Antonia comienza a subir.

Abre los ojos.

De pronto el mundo se vuelve más lento, más pequeño. La electricidad que le hormiguea en las manos, el pecho y la cara, se disuelve.

Toma una última bocanada de aire, y comprueba que los monos de su cabeza están casi silenciosos. No es como la cápsula roja, nada puede serlo. Pero no recuerda haber sentido esta

(cordura)

serenidad desde hacía

(nunca)

mucho tiempo.

Vuelve sus ojos a la escena del crimen. Y comienza a ver.

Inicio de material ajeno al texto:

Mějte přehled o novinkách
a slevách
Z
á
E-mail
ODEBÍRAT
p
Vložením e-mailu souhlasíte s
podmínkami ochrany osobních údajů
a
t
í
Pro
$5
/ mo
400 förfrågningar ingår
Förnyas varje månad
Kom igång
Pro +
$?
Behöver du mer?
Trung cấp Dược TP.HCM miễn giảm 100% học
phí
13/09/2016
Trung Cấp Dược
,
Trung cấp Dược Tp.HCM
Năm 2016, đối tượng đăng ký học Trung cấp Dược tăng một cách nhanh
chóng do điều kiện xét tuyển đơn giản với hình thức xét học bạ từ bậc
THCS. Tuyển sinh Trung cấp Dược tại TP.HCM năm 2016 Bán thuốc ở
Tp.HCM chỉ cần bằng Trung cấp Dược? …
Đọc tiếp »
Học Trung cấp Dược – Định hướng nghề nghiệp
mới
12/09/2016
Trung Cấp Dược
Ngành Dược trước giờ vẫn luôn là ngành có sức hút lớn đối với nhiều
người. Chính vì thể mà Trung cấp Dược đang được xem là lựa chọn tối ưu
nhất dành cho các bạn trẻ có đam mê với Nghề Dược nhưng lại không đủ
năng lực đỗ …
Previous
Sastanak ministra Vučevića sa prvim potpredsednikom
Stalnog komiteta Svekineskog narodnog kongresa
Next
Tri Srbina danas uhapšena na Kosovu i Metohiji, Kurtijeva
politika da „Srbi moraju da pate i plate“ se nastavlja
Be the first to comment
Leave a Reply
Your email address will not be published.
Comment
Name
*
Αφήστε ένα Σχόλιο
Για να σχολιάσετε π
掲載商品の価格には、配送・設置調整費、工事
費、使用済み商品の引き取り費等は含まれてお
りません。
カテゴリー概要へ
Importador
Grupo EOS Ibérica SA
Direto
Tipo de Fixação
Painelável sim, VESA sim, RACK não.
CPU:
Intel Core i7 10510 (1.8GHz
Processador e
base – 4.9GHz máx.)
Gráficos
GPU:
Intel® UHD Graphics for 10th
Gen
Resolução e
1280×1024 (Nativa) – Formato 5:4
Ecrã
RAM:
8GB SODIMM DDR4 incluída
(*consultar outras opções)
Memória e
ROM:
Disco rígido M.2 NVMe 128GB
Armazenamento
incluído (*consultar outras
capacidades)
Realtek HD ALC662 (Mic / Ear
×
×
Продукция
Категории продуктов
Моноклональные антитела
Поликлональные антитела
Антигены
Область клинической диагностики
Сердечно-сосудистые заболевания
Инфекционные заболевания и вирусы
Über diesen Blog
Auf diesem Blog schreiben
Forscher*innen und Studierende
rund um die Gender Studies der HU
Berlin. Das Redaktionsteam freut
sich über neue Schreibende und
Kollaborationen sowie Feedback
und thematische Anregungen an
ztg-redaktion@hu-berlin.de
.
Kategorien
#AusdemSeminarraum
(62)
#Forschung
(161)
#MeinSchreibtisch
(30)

—El asesino entró por la puerta del jardín. Tienen sensor de presión, así que deduzco que tuvo que desconectar la alarma. A no ser que se olvidaran, que no creo. ¿Doctora?

—Lo comprobaré —dice Aguado.

Antonia no contesta, sigue metida en su burbuja, visualizando los detalles de la escena del crimen, cada uno de ellos, casi como si pudiera rebobinar una película en su cabeza. O, mejor dicho, volverla a filmar. Porque va moviendo a los personajes, en su esquema mental, hasta que encajan con las evidencias.

—Subió las escaleras, y aquí fue donde se encontró con el marido. ¿Cómo se llama?

—Él, Jaume Soler. Ella, Aura Reyes.

—Jaume atacó al intruso con el palo de golf. El intruso debió de protegerse…

Antonia alza el brazo, y luego mueve el cuerpo hacia un lado. Después se agacha y coge el palo de golf, que Aguado ya ha embolsado y etiquetado. Lo estudia detenidamente.

—Es zurdo. Levantó el brazo para protegerse, el mismo en el que tenía el cuchillo.

—¿Cómo…?

—Las marcas en el palo de golf. Probablemente al partirse, resbaló por la hoja. Entonces el asesino y Jaume forcejearon. Uno de los dos fue empujado contra la barandilla.

Señala el punto en el que los remaches se han abierto un poco, las juntas desviadas.

—La pelea fue muy breve. Un hombre medio dormido y desentrenado no tiene nada que hacer contra un asesino experimentado.

Antonia mira al cadáver en el suelo, y luego a la pared, donde la sangre de la mujer ha dejado un semicírculo irregular en la pintura plástica.

—Él era el objetivo —dice.

—Podría haber sido la mujer.

—Primero le apuñaló a él, y luego fue a por ella.

—Quizás fue para eliminar la amenaza que suponía el hombre.

Antonia señala la herida en el costado del cadáver. El desgarrón en el pijama es pequeño, a pesar de haber sangrado con profusión.

—Observe la incisión intercostal. Creo que cuando haga la autopsia verá que ni siquiera ha rozado el hueso.

—Coincido. Esto es obra de un profesional. Una cuchillada certera —le reconoce Aguado.

—La herida de ella era… distinta. ¿Una herida en el estómago, como herida primaria? Eso no es lo que hace un profesional. El objetivo era él. Ella era…

Jon, que ha estado callado todo este tiempo, atento al intercambio entre Antonia y la forense, elige este momento para intervenir.

—El postre. Estaba jugando con la mujer. Pero nosotros aparecimos.